* [Records]
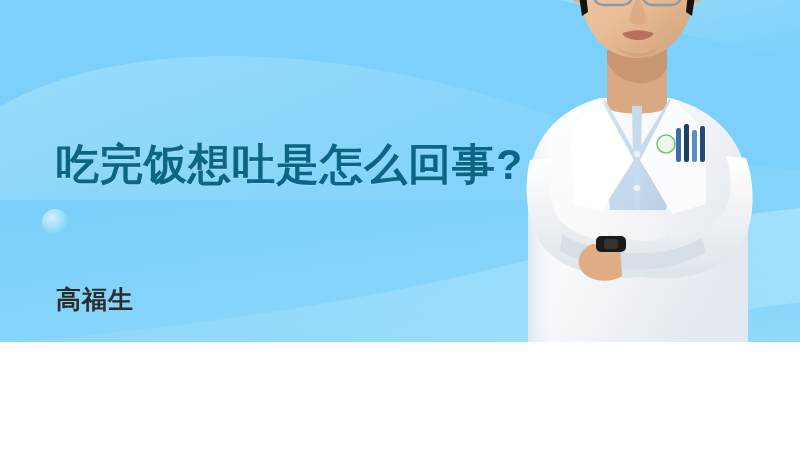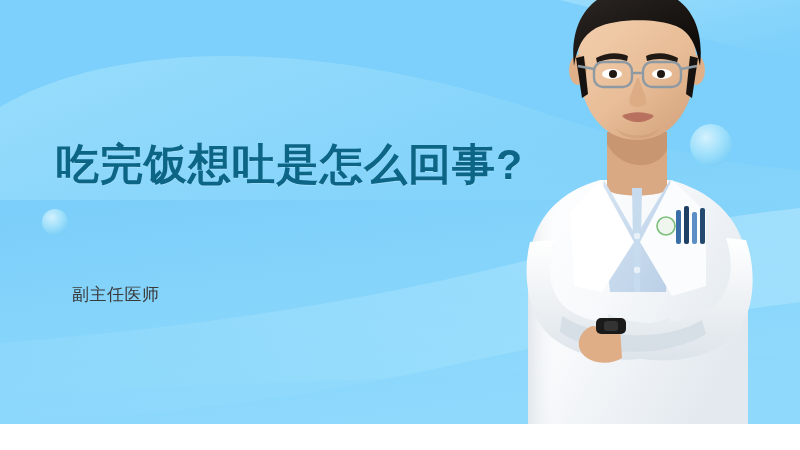"吃完饭想吐是怎么回事?" #stage { height: 424px -> 342px }
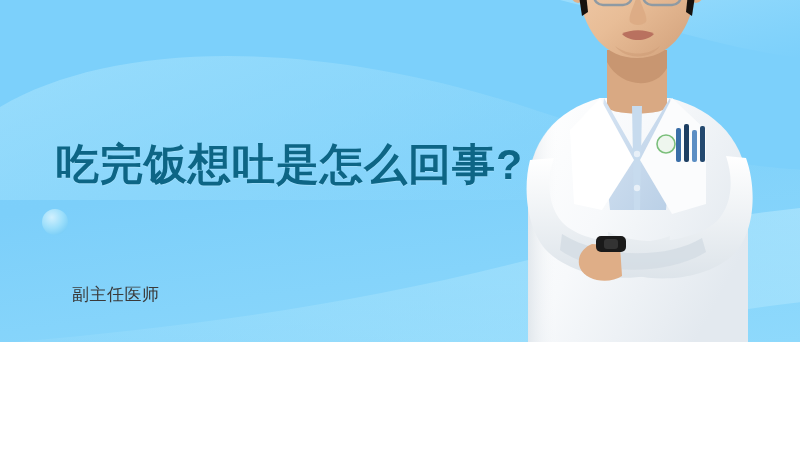"高福生" span.doctor-name { html: none -> <span>高福生</span> }
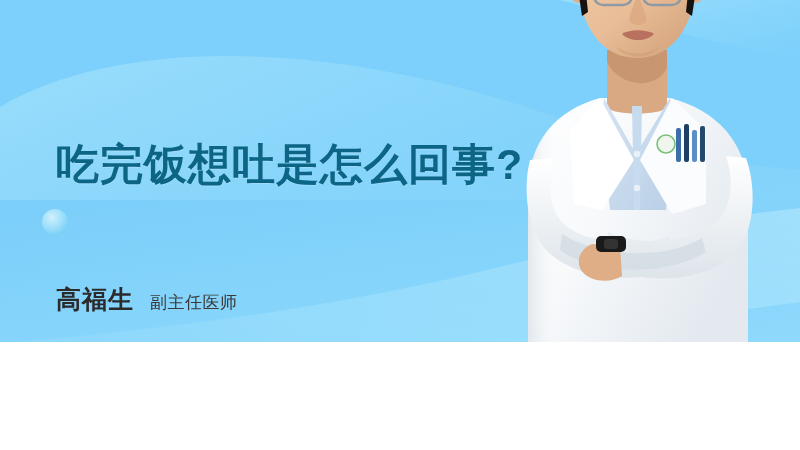"副主任医师" span.doctor-title { html: <span>副主任医师</span> -> none }
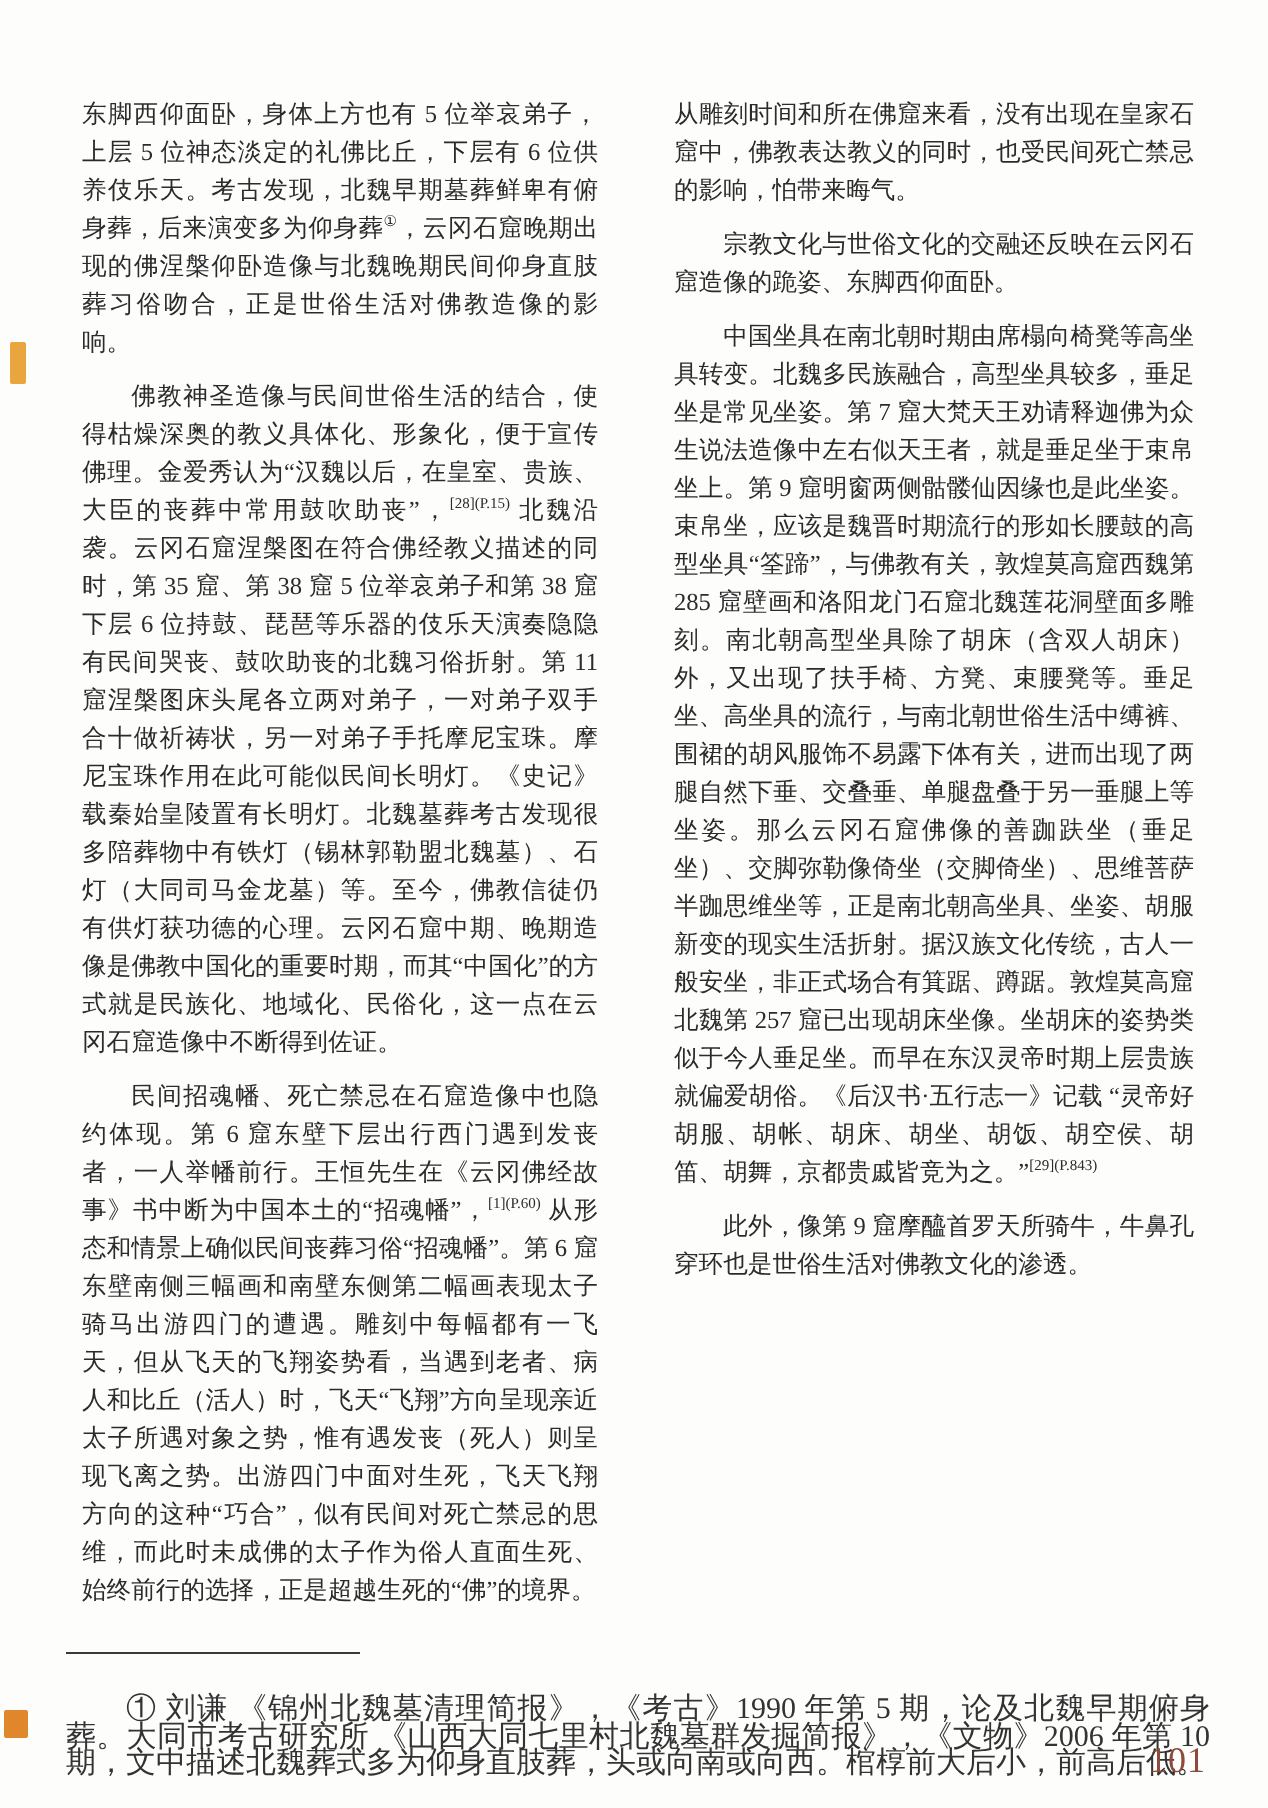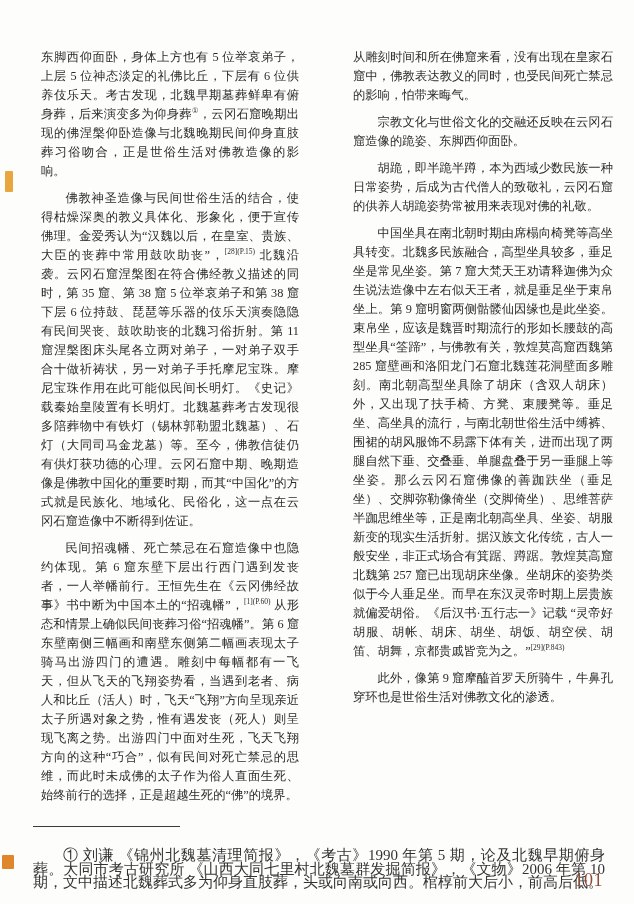"从雕刻时间和所在佛窟来看，没有出现在皇家石窟中，佛教表达教义的同时，也受民间死亡" .column.right { left: 345px -> 329px }
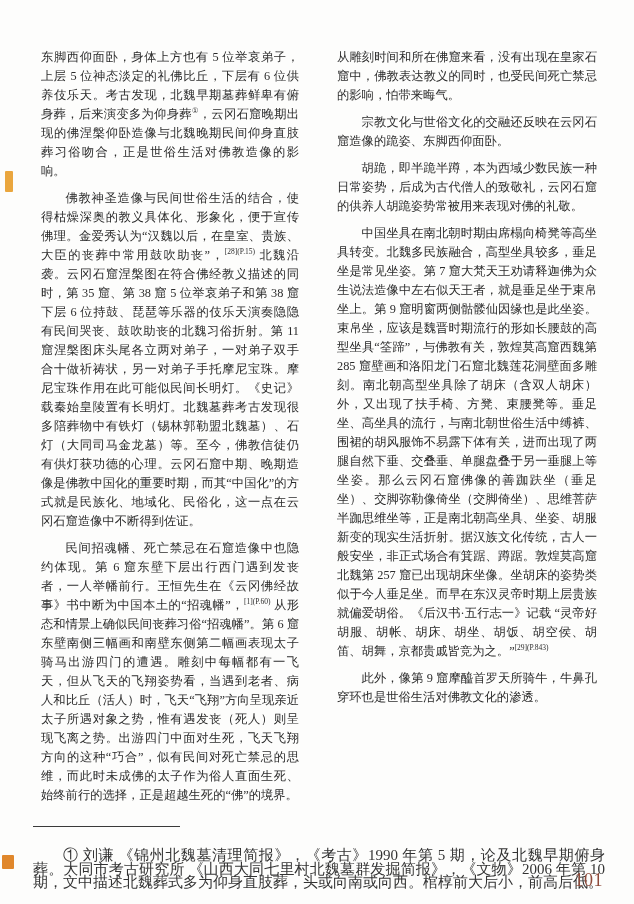"胡跪，即半跪半蹲，本为西域少数民族一种日常姿势，后成为古代僧人的致敬礼，云冈石窟" p.indent { html: <p><span>胡跪，即半跪半蹲，本为西域少数民族一种日常姿势，后成为古代僧人的致敬礼，云冈石窟的供养人胡跪姿势常被用来表现对佛的礼敬。</span></p> -> none }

* [Job item] Quote the records in full and exactly; skip any image.

* [Result for this task]
"吃完饭想吐是怎么回事?" #stage { height: 424px -> 342px }
"高福生" span.doctor-name { html: none -> <span>高福生</span> }
"副主任医师" span.doctor-title { html: <span>副主任医师</span> -> none }
"从雕刻时间和所在佛窟来看，没有出现在皇家石窟中，佛教表达教义的同时，也受民间死亡" .column.right { left: 345px -> 329px }
"胡跪，即半跪半蹲，本为西域少数民族一种日常姿势，后成为古代僧人的致敬礼，云冈石窟" p.indent { html: <p><span>胡跪，即半跪半蹲，本为西域少数民族一种日常姿势，后成为古代僧人的致敬礼，云冈石窟的供养人胡跪姿势常被用来表现对佛的礼敬。</span></p> -> none }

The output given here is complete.